Well, it's nastier than this.  For an ioctl that only writes to userspace,
libfuse allocates an internal buffer with whatever junk is in memory at the
time.  If the fuse server's ioctl handler doesn't zero the buffer before
returning, the remnants of this garbage are passed from the server back to the
kernel, which dutifully copies the garbage into the user program's memory.
Even if the result is some error code!

fuse2fs' getflags handler would write an int to the lower end of this buffer,
so garbage + flags would get sent back to userspace.  In my particular case,
gcc was applying some kind of optimization to the chattr binary that places the
flags variable next to the 'name' variable in change_attributes(), and so the
return from the ioctl (through fs/fuse/file.c) would write a 64-bit value over
flags and the lower 32 bits of name.  The next time anyone tried to use name,
it would get a garbage pointer and (probably) crash.

DATASET RECORDS:

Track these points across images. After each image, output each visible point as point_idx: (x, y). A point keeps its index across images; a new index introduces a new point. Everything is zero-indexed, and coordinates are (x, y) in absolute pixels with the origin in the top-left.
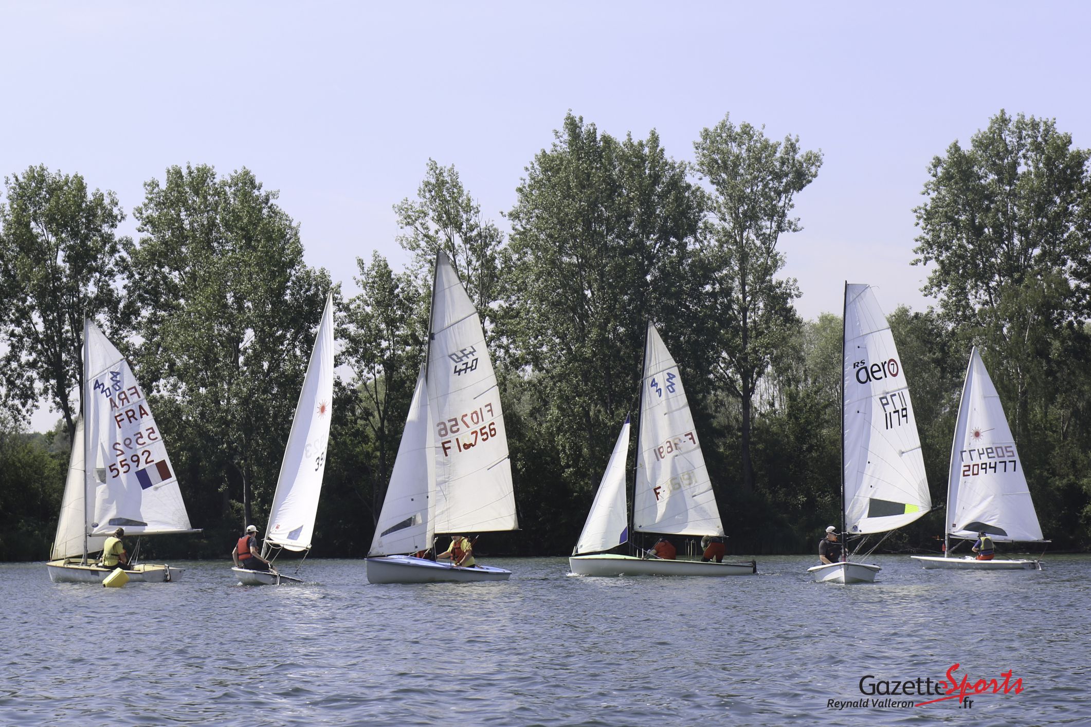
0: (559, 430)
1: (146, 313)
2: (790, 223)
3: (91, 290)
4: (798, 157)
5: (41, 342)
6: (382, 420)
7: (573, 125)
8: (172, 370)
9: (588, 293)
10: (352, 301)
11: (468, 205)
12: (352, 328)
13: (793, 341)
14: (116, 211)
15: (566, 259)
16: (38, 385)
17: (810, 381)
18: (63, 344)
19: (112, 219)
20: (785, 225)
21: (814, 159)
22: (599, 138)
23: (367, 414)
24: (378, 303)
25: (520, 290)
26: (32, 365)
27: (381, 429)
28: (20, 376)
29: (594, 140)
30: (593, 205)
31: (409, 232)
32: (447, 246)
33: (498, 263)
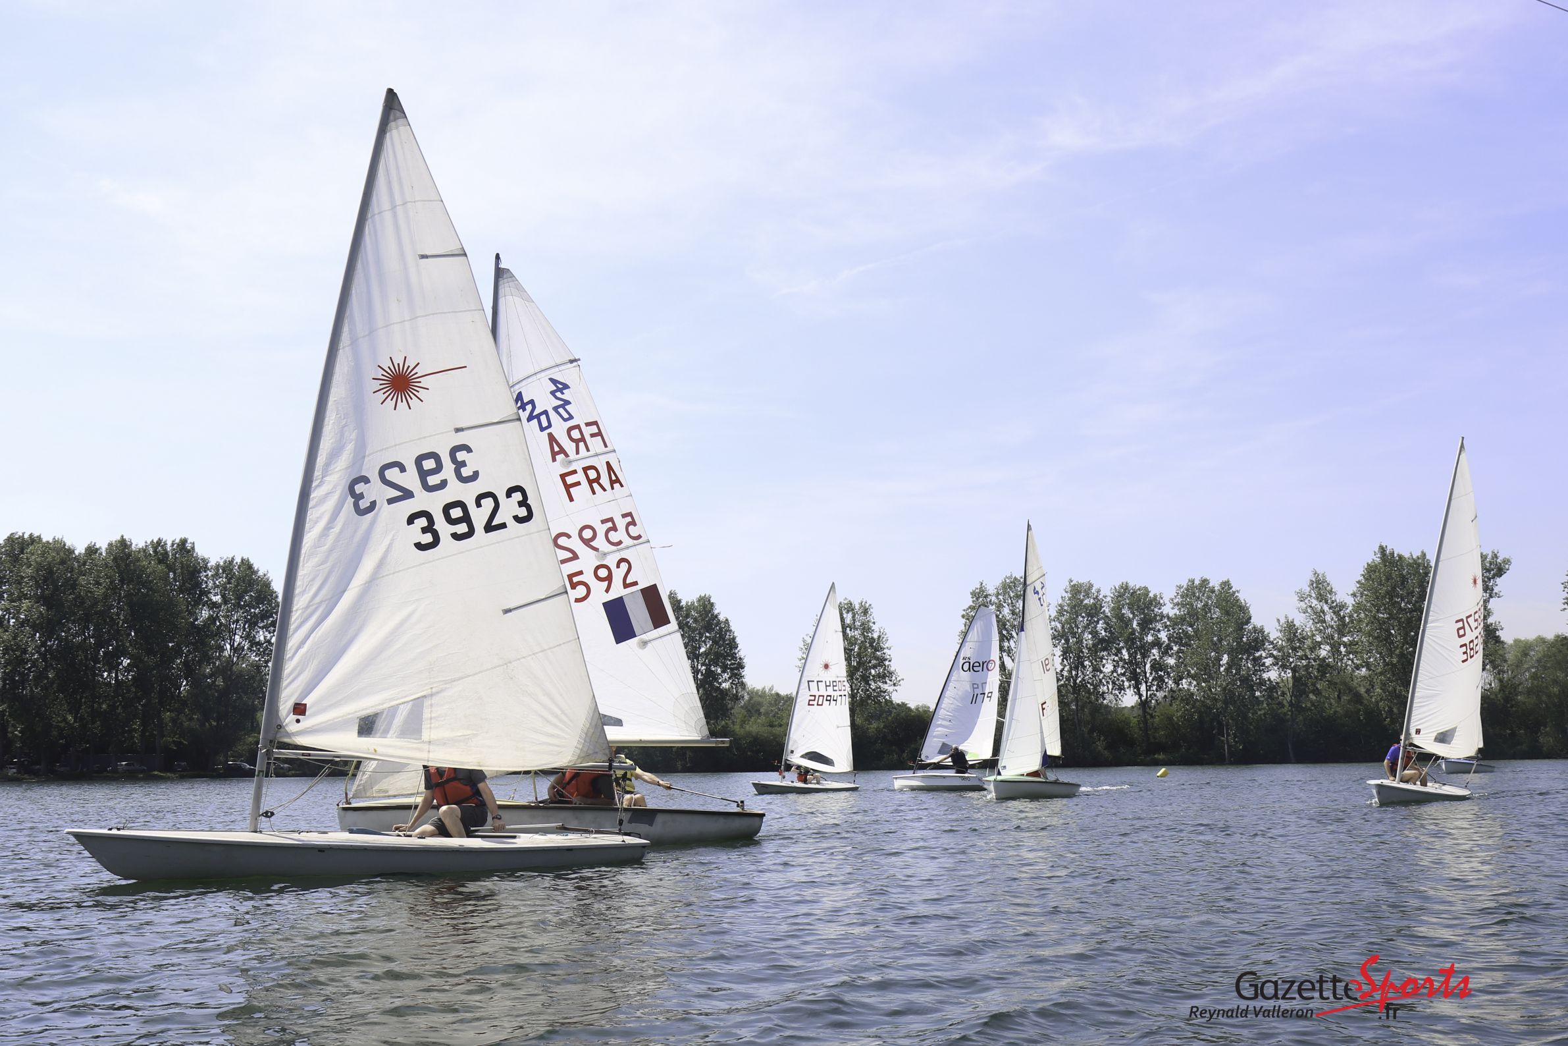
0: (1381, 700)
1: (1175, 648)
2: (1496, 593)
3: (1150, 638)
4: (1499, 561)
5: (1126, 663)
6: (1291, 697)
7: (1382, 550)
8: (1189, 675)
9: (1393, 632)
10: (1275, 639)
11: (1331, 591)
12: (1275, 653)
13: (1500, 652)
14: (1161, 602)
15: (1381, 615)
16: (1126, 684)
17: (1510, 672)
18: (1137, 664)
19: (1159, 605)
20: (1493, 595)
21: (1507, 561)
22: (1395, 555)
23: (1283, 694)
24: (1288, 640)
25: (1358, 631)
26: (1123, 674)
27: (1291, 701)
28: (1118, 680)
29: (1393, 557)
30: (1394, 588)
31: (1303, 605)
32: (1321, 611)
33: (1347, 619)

TASKS TO CARRY OUT:
(1) In the passage on the libfuse ioctl problem, which variable did gcc place next to the flags variable in change_attributes()?
(2) Rewrite the entries starting at their first line and ending at the line containing "3: (1150, 638)", with "point_idx" replaced by "point_index" and nothing else changed. Omit the pictures from your answer.

YOUR WRITTEN ANSWERS:
(1) The 'name' variable.

(2)
Track these points across images. After each image, output each visible point as point_index: (x, y). A point keeps its index across images; a new index introduces a new point. Everything is zero-indexed, and coordinates are (x, y) in absolute pixels with the origin in the top-left.
0: (559, 430)
1: (146, 313)
2: (790, 223)
3: (91, 290)
4: (798, 157)
5: (41, 342)
6: (382, 420)
7: (573, 125)
8: (172, 370)
9: (588, 293)
10: (352, 301)
11: (468, 205)
12: (352, 328)
13: (793, 341)
14: (116, 211)
15: (566, 259)
16: (38, 385)
17: (810, 381)
18: (63, 344)
19: (112, 219)
20: (785, 225)
21: (814, 159)
22: (599, 138)
23: (367, 414)
24: (378, 303)
25: (520, 290)
26: (32, 365)
27: (381, 429)
28: (20, 376)
29: (594, 140)
30: (593, 205)
31: (409, 232)
32: (447, 246)
33: (498, 263)
0: (1381, 700)
1: (1175, 648)
2: (1496, 593)
3: (1150, 638)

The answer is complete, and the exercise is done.